Plane & Pilot
Tuesday, July 3, 2012

Dreamin’


They only die when we let them


I just discovered an important fact of life: dreams don't die. And if they do, it's our own fault. We kill them through inattention. I realized that when I met Larry Bachmann this week. I'd like to tell you where Larry lives, but he flashed through my life so quickly that I missed all but the most important facts about him: his name, his age and his dreams. I tried to track him down before I wrote this, but couldn't. So, Larry, if you see this, give me another call. It's time to go flying.

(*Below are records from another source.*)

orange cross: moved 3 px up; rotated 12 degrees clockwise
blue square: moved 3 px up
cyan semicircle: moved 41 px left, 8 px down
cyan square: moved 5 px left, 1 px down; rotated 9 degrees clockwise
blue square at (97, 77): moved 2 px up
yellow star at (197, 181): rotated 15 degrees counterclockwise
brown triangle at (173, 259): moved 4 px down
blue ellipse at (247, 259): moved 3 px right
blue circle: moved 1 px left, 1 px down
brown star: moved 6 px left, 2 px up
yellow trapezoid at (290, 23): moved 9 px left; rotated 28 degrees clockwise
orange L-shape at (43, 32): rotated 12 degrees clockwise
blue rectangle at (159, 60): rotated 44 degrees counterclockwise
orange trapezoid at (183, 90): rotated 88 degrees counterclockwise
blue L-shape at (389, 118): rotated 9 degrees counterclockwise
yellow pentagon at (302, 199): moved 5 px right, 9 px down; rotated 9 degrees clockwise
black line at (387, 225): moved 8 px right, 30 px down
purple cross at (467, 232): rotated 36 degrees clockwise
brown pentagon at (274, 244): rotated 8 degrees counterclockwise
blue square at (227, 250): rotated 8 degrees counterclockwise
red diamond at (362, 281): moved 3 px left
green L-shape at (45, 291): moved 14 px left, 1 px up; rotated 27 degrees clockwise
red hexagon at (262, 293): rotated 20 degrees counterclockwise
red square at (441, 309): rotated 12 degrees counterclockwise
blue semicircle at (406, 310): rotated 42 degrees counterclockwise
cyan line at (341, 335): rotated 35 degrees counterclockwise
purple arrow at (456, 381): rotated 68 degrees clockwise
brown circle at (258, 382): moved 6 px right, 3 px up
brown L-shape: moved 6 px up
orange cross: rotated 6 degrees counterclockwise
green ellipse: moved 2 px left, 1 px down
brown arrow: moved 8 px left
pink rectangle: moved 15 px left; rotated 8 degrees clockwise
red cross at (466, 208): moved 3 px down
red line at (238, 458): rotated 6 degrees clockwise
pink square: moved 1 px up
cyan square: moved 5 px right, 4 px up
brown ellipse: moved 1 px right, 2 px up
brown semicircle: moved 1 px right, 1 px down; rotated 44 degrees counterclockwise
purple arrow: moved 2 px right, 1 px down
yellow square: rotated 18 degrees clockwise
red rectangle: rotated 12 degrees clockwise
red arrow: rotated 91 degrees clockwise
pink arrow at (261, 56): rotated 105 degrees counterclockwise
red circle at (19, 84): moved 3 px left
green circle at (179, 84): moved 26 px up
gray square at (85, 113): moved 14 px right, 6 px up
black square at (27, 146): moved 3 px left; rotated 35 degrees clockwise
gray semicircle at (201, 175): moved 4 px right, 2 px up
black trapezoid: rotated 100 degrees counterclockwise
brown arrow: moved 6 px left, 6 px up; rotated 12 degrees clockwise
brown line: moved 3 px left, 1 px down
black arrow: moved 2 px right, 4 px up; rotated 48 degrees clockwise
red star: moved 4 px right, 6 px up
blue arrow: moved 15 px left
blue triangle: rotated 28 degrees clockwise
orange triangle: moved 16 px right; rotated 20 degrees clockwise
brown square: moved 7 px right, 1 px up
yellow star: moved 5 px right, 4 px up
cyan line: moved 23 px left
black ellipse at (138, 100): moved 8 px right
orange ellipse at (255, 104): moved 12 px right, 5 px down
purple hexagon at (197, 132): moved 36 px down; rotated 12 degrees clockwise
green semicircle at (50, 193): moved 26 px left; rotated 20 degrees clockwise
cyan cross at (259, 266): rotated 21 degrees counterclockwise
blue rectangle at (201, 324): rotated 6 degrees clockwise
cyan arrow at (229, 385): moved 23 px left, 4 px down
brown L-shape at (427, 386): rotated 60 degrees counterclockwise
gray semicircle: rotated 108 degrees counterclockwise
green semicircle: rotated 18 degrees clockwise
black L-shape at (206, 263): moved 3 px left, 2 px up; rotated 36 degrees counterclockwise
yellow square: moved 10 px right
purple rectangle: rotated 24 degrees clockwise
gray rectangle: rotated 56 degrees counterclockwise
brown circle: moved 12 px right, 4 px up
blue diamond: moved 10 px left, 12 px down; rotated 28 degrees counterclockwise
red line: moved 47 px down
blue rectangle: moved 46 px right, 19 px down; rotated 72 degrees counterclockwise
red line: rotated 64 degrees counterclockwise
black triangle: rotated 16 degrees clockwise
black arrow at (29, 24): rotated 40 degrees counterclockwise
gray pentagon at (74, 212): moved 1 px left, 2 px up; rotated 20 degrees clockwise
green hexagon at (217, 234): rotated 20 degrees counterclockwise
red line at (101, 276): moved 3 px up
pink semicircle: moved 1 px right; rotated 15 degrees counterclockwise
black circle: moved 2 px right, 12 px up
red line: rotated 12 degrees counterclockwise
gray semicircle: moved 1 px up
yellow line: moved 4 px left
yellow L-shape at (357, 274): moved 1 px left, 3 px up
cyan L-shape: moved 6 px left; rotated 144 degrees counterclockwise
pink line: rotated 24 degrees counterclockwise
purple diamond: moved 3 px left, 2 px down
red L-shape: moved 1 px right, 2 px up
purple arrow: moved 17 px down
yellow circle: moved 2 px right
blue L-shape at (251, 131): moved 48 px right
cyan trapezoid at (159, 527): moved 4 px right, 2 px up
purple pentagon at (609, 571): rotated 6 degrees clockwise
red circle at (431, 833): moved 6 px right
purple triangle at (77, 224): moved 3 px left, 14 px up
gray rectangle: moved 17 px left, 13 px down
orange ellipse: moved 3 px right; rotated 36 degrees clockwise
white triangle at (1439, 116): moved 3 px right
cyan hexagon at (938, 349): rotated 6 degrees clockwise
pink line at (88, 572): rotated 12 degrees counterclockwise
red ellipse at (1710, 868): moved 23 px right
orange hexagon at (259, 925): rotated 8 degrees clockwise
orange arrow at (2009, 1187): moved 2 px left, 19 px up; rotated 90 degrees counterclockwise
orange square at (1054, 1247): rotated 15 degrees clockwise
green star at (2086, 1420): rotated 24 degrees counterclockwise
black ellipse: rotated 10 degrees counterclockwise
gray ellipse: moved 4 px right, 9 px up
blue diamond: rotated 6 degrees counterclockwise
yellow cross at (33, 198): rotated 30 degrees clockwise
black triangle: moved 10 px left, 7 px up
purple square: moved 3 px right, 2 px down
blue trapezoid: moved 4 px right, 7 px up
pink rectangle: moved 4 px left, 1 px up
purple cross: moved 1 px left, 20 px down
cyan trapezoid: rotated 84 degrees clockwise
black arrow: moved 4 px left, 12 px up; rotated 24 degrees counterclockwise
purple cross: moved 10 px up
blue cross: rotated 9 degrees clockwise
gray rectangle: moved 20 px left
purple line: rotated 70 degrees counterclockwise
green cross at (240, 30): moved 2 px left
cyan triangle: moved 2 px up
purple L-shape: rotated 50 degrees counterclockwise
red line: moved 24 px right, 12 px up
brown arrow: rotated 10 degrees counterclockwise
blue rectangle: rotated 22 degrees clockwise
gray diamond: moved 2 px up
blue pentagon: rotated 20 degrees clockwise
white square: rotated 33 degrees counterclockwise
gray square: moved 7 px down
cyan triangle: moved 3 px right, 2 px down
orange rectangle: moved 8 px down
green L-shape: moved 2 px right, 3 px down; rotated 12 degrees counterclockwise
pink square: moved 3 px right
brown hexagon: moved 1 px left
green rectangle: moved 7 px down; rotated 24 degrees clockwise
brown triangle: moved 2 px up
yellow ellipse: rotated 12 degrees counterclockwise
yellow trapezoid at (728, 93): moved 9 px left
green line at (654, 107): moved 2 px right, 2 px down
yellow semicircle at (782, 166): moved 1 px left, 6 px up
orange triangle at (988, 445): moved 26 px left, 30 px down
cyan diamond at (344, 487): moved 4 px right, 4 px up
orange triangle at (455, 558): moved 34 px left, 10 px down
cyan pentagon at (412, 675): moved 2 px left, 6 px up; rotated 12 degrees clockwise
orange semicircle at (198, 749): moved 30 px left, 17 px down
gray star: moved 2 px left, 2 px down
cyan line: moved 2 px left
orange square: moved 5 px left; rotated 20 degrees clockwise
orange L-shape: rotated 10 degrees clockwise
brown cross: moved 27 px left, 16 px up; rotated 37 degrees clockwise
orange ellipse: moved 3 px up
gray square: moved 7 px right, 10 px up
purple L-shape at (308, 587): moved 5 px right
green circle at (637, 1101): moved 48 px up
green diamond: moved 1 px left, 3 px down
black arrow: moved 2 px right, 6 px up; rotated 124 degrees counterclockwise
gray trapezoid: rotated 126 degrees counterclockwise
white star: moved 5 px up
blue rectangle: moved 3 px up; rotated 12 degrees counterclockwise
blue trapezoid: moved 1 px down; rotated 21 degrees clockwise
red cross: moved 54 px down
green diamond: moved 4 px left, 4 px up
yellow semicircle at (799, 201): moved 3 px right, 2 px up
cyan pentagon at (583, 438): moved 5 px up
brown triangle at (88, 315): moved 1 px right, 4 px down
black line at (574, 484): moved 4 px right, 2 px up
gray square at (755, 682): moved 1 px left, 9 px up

Larry has called me probably half a dozen times over the past year. Each time, the years in his voice made me think that he was calling to have someone to talk to. That his words about buying an airplane and needing my flight training were just that: words. Or so I thought. I enjoyed the short conversations, each of which ended with, "I'll be seeing you." But, I knew that would never be. I get dreamer calls like that more often than you'd imagine. And I welcome every one. Then, I got yesterday's call.

It was Larry again. I knew it as soon as he uttered the first syllable. Then, he said he was in town. And I was incredulous. He hadn't given me any warning at all, and had flown in specifically to see me. And to do some flying. I instantly put him in a different category. If he was a dreamer, he was someone who acted on his dreams. And now he was on my doorstep. What to do?

A fantastically patient young airline customer-service agent came on the phone, and it turns out that he had come in the night before and went down to the main airline airport, Sky Harbor, the fifth busiest airport in the U.S., thinking I was based there. I only got part of the story, but she told me that Larry was asking around the airport for me, and she called for him to find out where I was based. I'm at Scottsdale, diagonally across the city from Sky Harbor. She said she'd get him a taxi, and I told her to make sure she told Larry's driver to drop him off at the Main Terminal, not one of the FBOs at SDL.

I didn't give much thought to him until about the fifth touch-and-go that morning, and I saw a slim figure in a white shirt, sleeves rolled down and buttoned, fedora pulled down over his eyes, standing at the end of the row of hangars. I knew instantly who it was, but couldn't imagine how he got there. SDL is locked down tighter than an auditor's heart, but he had somehow found someone to take him out to my hangar complex. Then, he found his way to the runway side of the hangars, and spent most of an hour watching us ricochet off the runway. I later found that the taxi had dropped him off on the wrong side of the airport, but somehow he had gotten someone to take him to the other side of a major airport AND take him through the security gates to where I saw him. I had to admire him. He was hardcore tenacity personified.